As Labour and the Conservatives entered a spending commitments bidding war, the IFS has reviewed the budget promises of each party and concluded that the only reasonable plan was the one created by attention-seeking fat men with ridiculous facial hair.
Head Statistician for the institute, Simone Williams, explained that her team of experts had crunched the numbers and it turned out that the gaudy time-wasters that plague UK elections were the only ones whose financial claims were honest.
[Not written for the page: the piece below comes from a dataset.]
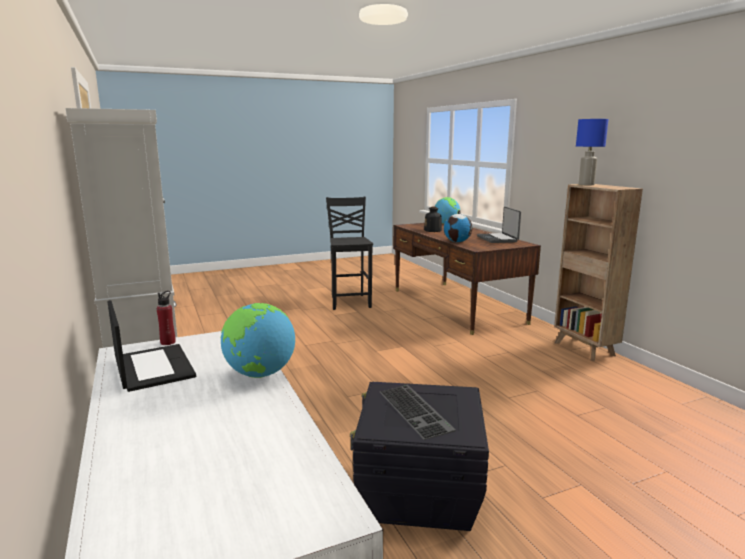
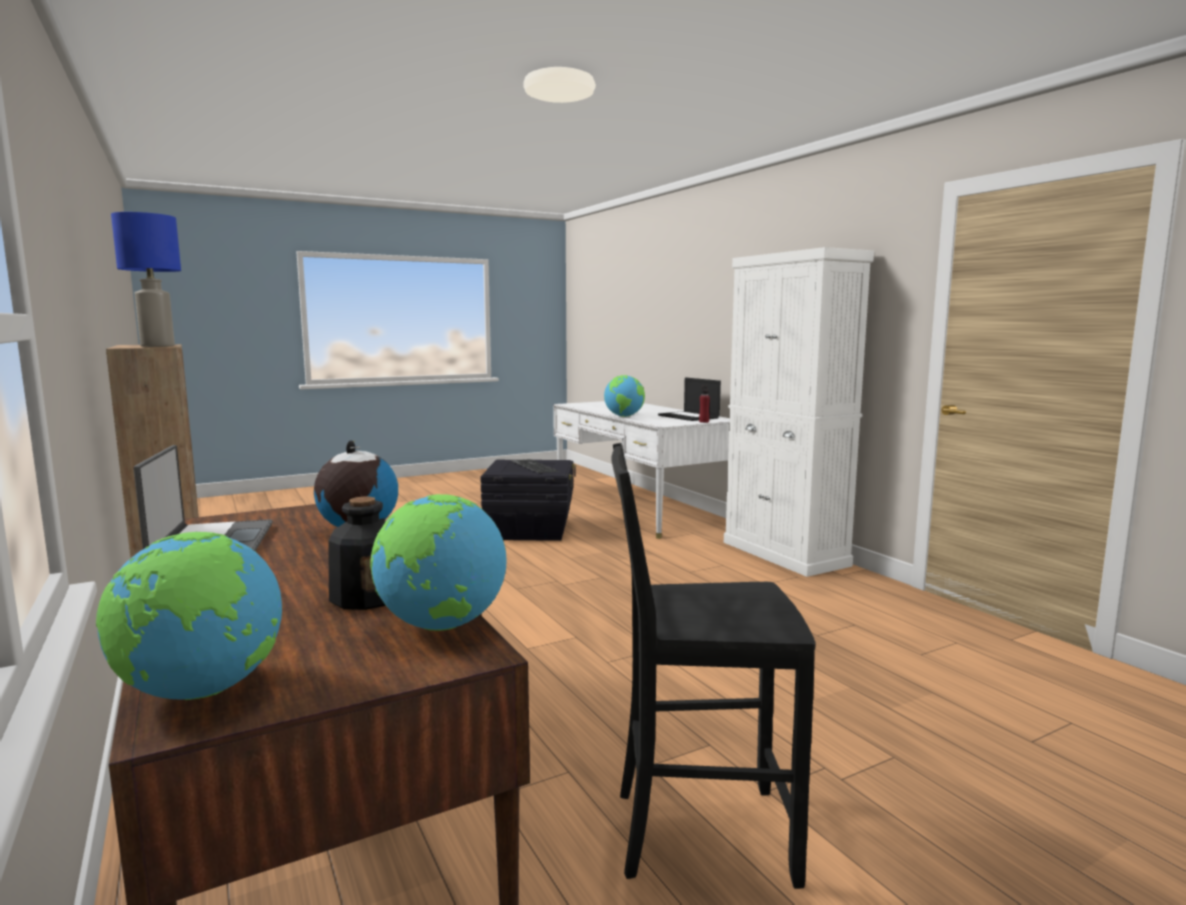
camera: 175 degrees right, 5 degrees down
(350, 301) = (698, 832): black chair -> black chair turned 105 degrees clockwise
(412, 227) = (441, 625): none -> globe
She went on, “Although they come from the unfunny inside jokes of drugged-up students in the late seventies, the promises of the Monster Raving Loony Party are actually on quite solid financial ground.
“Space-hoppers for the police might be cretinous wank, but it’s cheap and perfectly feasible. The other parties are just talking out of their arses.
“The Tories, for example, promise massive investment for public services but we all know they are lying. Two weeks in power and they will backtrack because of the Brexit downturn that they caused then just keep fucking over the poor while claiming special circumstances.
“Not that Labour is any better. McDonnell’s huge borrowing plans are based on today’s money markets but you get a very different credit rating when your prime minister is a uni drop-out who thinks Cuba has much to teach us.
“As for the Lib Dems and Greens; it’s possible their plans hold water but, let’s be honest, looking into them would be a waste of everyone’s time.”
Ms Williams explained that the IFS could not comment on the Brexit Party’s plans.
“Technically speaking, the Brexit Party is not actually a political outfit. It’s essentially a private company set up to siphon money out of gullible old racists.
“Try the Fraud Squad. They might know.”